Mapping and modulating human brain connections
Mar
31
2025

Mar
31
2025
Description
Dr. Sarah Heilbronner is an associate professor of Neurosurgery at Baylor College of Medicine.
In biology, structure and function are inextricably linked. Much of neuronal function is determined by anatomical connections—the brain’s ‘wiring diagram.’ Moreover, most brain disorders are understood to be problems not confined to the cells of a particular region, but distributed through the communication among multiple brain regions. Thus, they are essentially connectionist disorders. My laboratory’s ultimate goal is to build the wiring diagram of the human brain.

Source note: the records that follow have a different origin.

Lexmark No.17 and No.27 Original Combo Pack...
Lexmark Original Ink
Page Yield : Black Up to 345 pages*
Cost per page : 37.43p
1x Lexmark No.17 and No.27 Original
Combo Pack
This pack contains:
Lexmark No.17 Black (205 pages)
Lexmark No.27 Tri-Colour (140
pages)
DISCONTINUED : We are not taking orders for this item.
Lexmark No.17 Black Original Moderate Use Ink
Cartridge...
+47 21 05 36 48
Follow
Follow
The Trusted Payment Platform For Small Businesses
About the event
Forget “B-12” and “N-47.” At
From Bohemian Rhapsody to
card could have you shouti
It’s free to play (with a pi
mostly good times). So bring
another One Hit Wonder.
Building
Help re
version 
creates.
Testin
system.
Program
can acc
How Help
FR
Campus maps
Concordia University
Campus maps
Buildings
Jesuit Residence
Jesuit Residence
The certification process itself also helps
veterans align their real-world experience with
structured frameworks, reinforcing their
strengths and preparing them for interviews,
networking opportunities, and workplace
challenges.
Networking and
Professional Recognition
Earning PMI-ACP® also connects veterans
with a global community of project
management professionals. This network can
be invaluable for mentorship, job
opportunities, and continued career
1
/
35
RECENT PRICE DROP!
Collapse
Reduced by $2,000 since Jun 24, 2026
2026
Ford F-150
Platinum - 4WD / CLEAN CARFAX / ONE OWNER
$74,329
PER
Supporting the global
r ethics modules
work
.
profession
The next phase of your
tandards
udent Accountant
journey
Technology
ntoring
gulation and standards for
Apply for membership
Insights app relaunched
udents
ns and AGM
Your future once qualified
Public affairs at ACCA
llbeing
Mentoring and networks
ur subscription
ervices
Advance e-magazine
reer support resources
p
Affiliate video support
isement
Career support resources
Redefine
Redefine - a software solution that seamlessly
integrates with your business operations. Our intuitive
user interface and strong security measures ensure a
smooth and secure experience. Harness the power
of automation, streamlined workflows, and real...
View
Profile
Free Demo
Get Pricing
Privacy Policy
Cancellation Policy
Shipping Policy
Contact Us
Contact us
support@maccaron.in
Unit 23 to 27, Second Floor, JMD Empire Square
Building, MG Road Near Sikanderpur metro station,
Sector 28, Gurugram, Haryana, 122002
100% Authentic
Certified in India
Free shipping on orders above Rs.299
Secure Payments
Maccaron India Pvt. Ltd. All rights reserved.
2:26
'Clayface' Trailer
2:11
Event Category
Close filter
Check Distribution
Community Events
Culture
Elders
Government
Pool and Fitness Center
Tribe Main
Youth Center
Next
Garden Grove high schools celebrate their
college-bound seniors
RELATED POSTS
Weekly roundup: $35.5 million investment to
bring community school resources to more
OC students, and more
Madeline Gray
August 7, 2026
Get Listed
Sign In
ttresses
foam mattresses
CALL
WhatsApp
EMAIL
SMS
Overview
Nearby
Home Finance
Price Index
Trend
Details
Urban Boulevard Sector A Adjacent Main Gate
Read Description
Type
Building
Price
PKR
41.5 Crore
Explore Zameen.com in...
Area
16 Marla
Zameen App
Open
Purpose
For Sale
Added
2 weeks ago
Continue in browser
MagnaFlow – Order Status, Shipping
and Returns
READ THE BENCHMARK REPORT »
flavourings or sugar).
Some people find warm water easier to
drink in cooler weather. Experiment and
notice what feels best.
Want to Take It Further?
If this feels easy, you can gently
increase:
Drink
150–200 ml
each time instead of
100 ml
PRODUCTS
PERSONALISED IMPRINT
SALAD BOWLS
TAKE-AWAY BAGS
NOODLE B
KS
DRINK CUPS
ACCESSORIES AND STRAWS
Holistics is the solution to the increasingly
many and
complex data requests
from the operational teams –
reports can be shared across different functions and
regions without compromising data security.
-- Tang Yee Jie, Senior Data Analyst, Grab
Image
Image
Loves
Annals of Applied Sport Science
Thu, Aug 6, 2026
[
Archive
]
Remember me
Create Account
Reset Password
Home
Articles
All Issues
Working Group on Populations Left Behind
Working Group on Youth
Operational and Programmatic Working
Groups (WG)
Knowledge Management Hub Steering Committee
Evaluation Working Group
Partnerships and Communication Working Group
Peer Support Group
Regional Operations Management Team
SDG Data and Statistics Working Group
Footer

However, this is not a straightforward task: the gold standard for assessing anatomical connectivity, tract-tracing, is not possible in humans, and requires combining across brains to infer whole-brain connectivity. Other methods are either post-mortem (label-free optical imaging) and/or non-invasive (diffusion MRI); however, these have their own challenges with resolution and accuracy. I will highlight how deliberately cross-species and cross-modal pipelines can help us achieve more accurate wiring diagrams of the human brain. These diagrams can aid us in neuromodulation and provide us with the neuroanatomical underpinnings of complex behaviors and resting-state fMRI results. Finally, I will describe the use of connectivity as a defining metric of brain regional similarity across species, including rodents. The coming years will require comparing connectivity maps across nonhuman animals and humans to establish translational value.